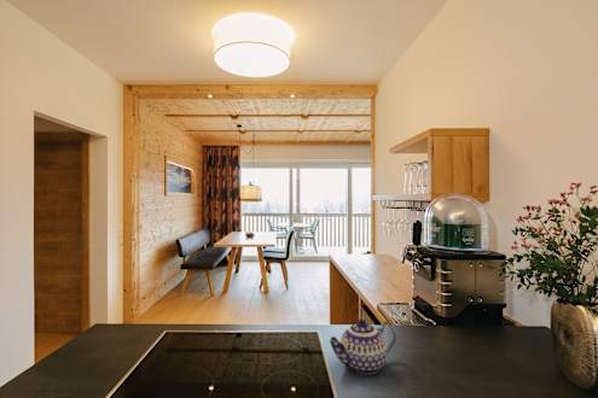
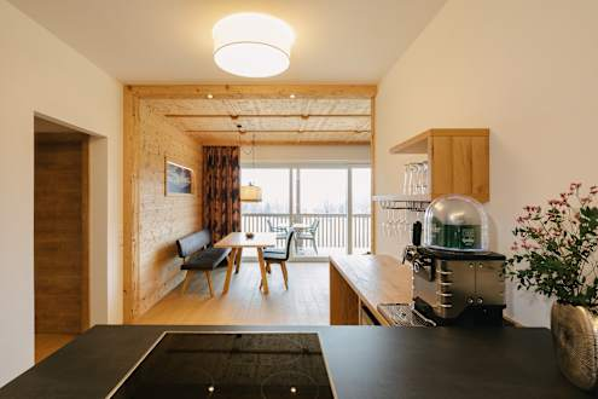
- teapot [329,317,397,375]
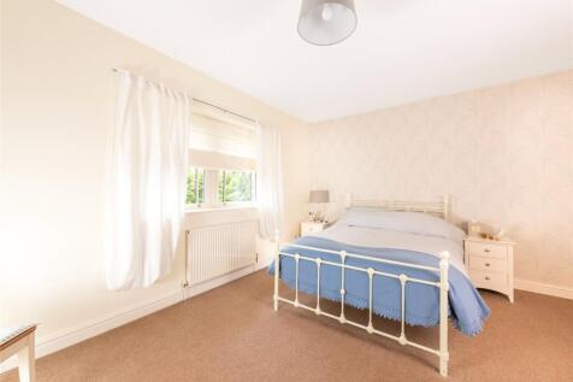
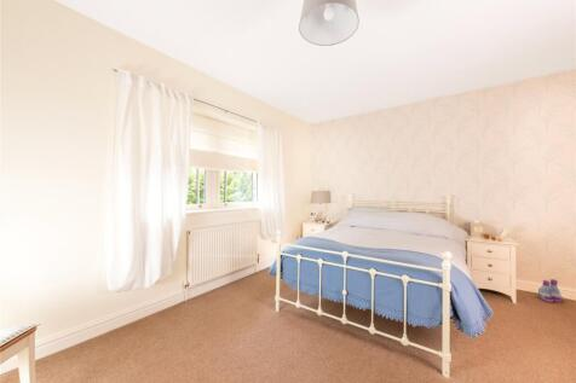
+ boots [537,278,564,304]
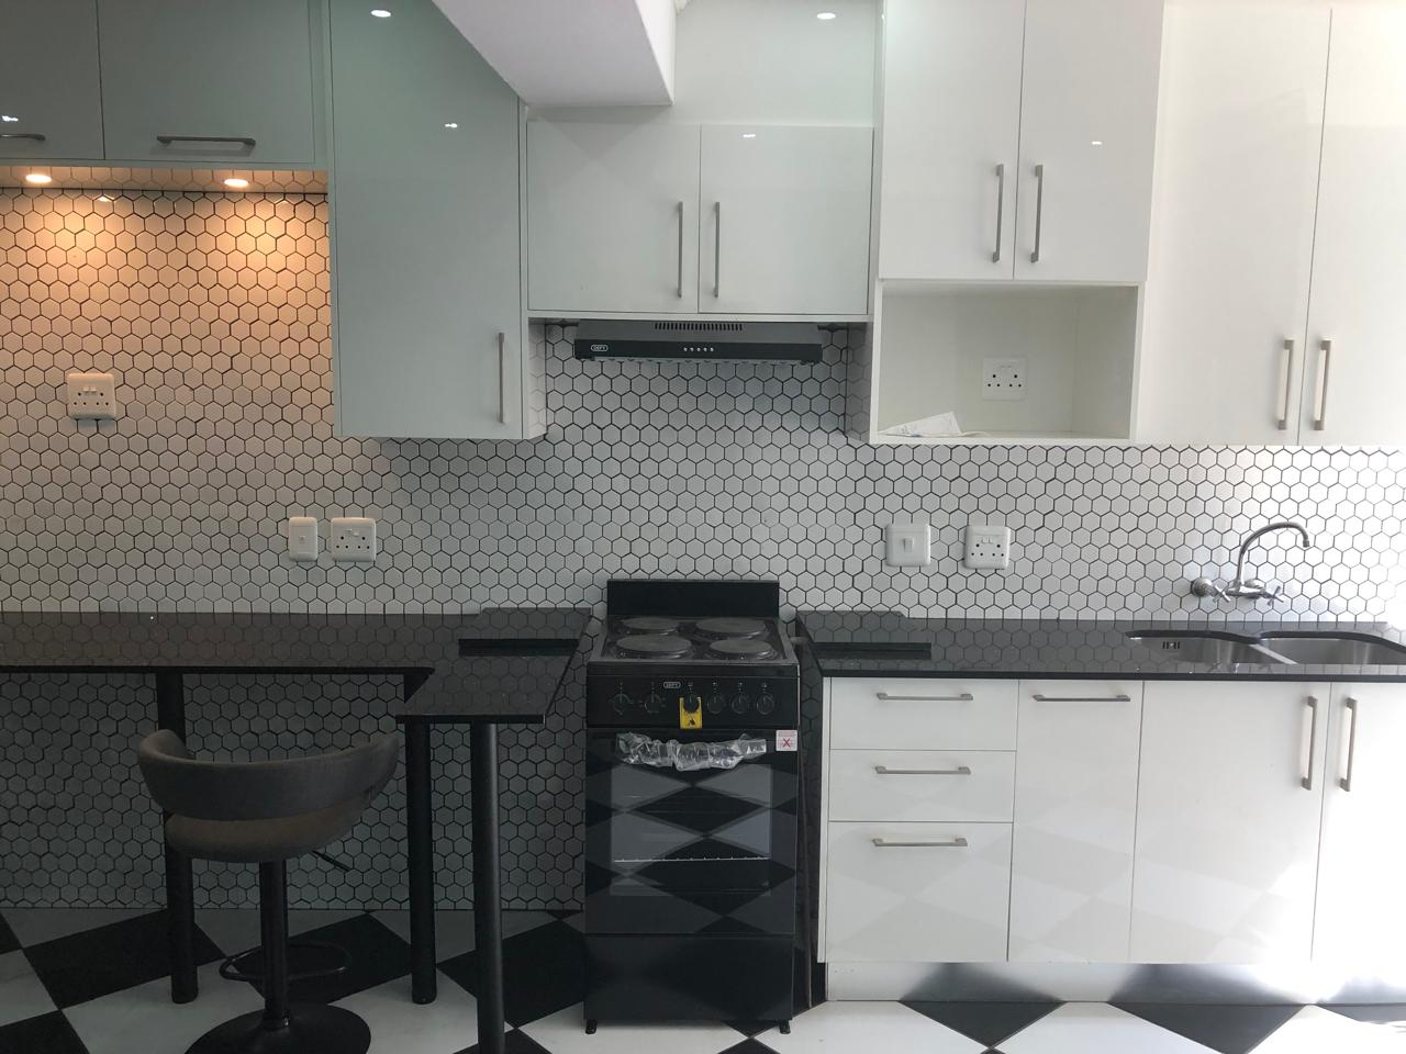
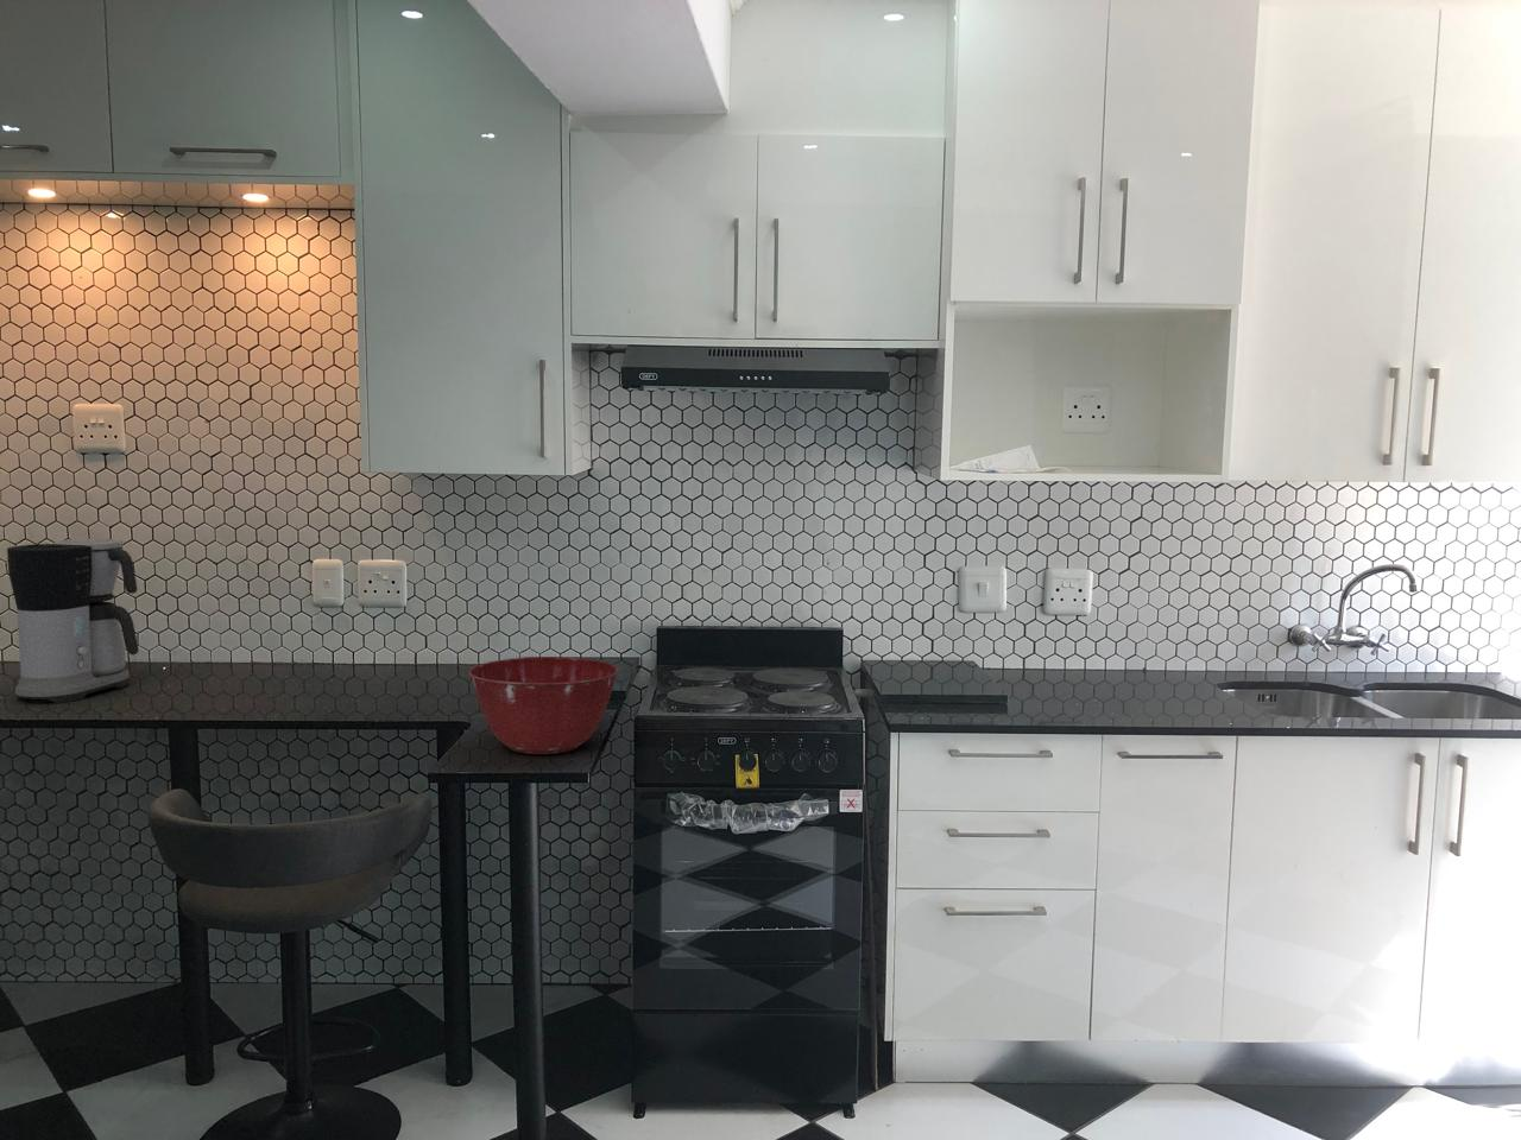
+ coffee maker [6,536,140,704]
+ mixing bowl [468,655,619,756]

Required work: Output each line above exactly as it stands, omitting the pictures.

Answer to this task:
- teapot [329,317,397,375]
+ boots [537,278,564,304]
+ coffee maker [6,536,140,704]
+ mixing bowl [468,655,619,756]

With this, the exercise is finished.